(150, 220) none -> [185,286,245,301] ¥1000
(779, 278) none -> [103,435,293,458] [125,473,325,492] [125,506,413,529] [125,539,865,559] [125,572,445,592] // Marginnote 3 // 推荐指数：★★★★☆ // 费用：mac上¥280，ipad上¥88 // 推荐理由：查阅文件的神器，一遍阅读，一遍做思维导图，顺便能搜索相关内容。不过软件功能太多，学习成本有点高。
==
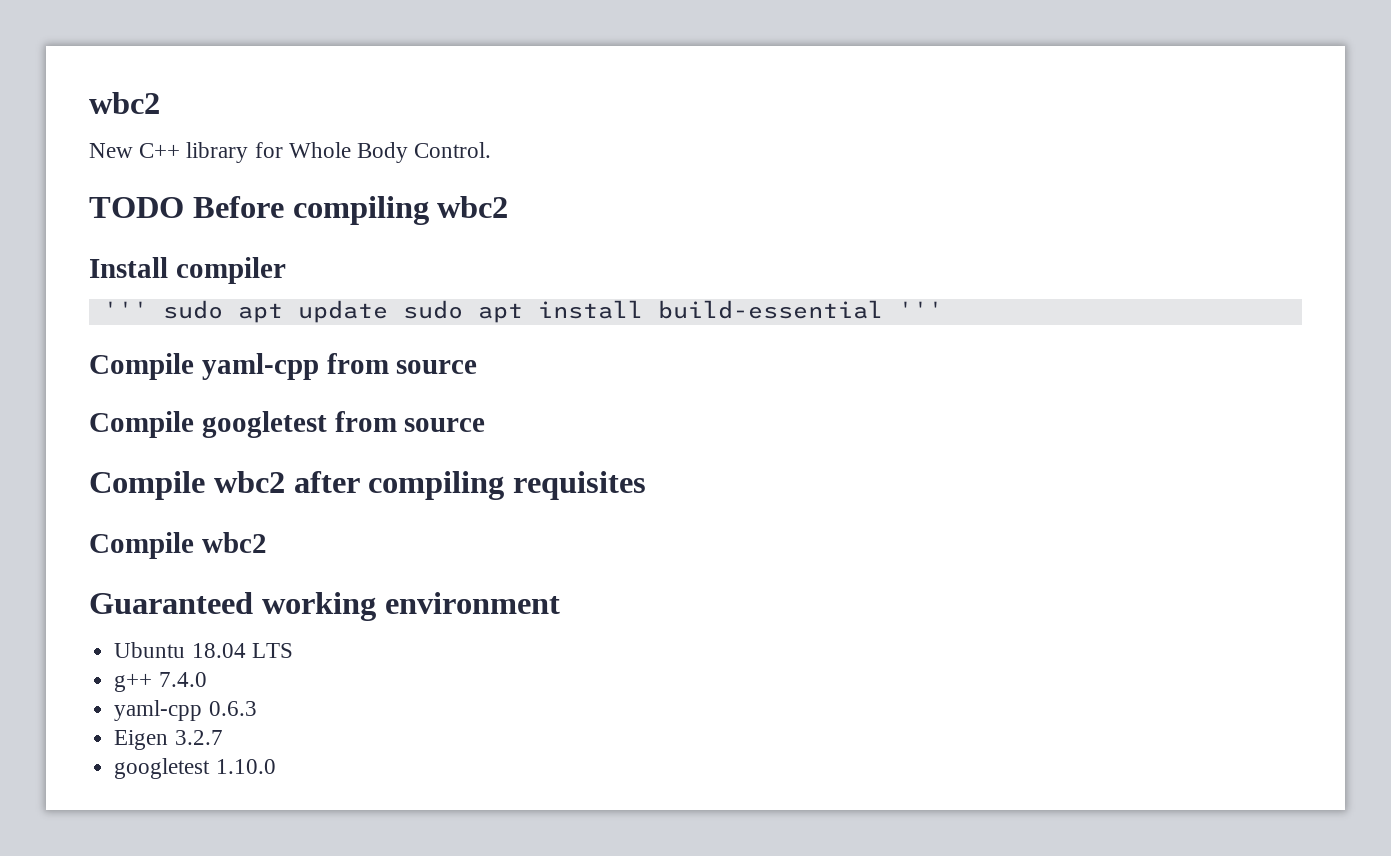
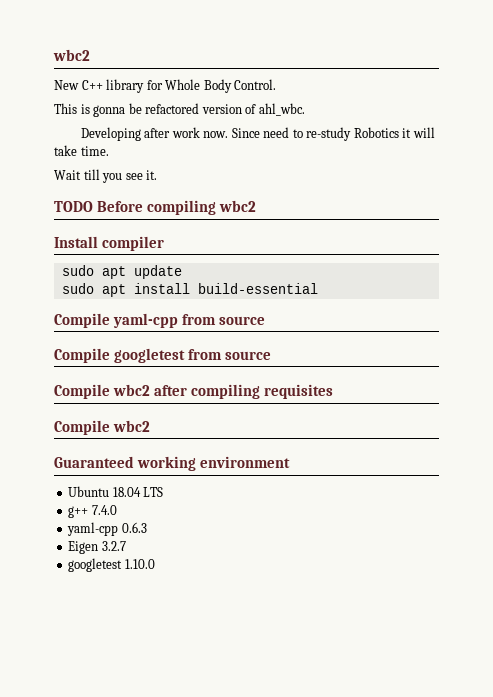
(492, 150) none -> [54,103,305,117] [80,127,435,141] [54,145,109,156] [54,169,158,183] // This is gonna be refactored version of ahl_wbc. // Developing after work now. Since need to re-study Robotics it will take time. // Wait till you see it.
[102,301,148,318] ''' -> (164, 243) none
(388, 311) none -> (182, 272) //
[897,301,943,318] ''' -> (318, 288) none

▸ **Job item**
An exact, complete copy of the lines above from the one with "(492, 150) none" through the one with "[102,301,148,318] ''' -> (164, 243) none" is the whole answer.

▸ **Solution below**
(492, 150) none -> [54,103,305,117] [80,127,435,141] [54,145,109,156] [54,169,158,183] // This is gonna be refactored version of ahl_wbc. // Developing after work now. Since need to re-study Robotics it will take time. // Wait till you see it.
[102,301,148,318] ''' -> (164, 243) none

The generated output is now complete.